VIRTUALLY ALL PHYSICAL EVIDENCE IS OF NO REAL VALUE AS IT IS CLEARLY
FLAWED AND CLEARLY CONSTITUTES REASONABLE DOUBT.

TAKEN COLLECTIVELY, PHYSICAL EVIDENCE OFFERS NO ADDITIONAL VALUE
FROM THAT TAKEN BY INDIVIDUAL PIECES. IN FACT, THE TOTALITY OF THE
PHYSICAL EVIDENCE LOSES VALUE WHEN TAKEN AS SUCH.

“EVIDENCE” BASED UPON DOCUMENTABLE OBSERVATION CAN BE THE RESULT
OF A WIDE VARIETY OF CAUSES, RANGING FROM GUILT OF MURDER TO STRESS
REACTION TO SOCIOPATHIC SYNDROMES PRESENT PRIOR TO THE CHILD’S
DEATH. THEREFORE, OF LITTLE EVIDENTIARY VALUE.

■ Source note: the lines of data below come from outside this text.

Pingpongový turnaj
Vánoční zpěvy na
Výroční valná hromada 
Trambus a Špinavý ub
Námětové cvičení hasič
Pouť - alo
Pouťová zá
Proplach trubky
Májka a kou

THE CONCEPT OF A NEGOTIATED JURY FINDING IS FLAWED INTRENSICALLY
(OPINION)

IN ANY CASE, THE EVIDENCE COULD NOT SUPPORT A GUILTY VERDICT AT ANY
LEVEL OFFERED TO THE JURY.

                                         FINALLY

THERE WAS NOT LEGITIMATE WAY TO SUPPORT A GUILTY VERDICT BASED UPON
THE EVIDENCE, INCLUDING THE LIKELY INAPPROPRIATE EVIDENCE OFFERED AT
ANY LEVEL.

THIS JURY PERFORMED APPROPRIATELY AND ACCURATELY UNDER THESE
CIRCUMSTANCES, AND GIVEN THE EVIDENCE AVAILABLE OR LACK THEREOF.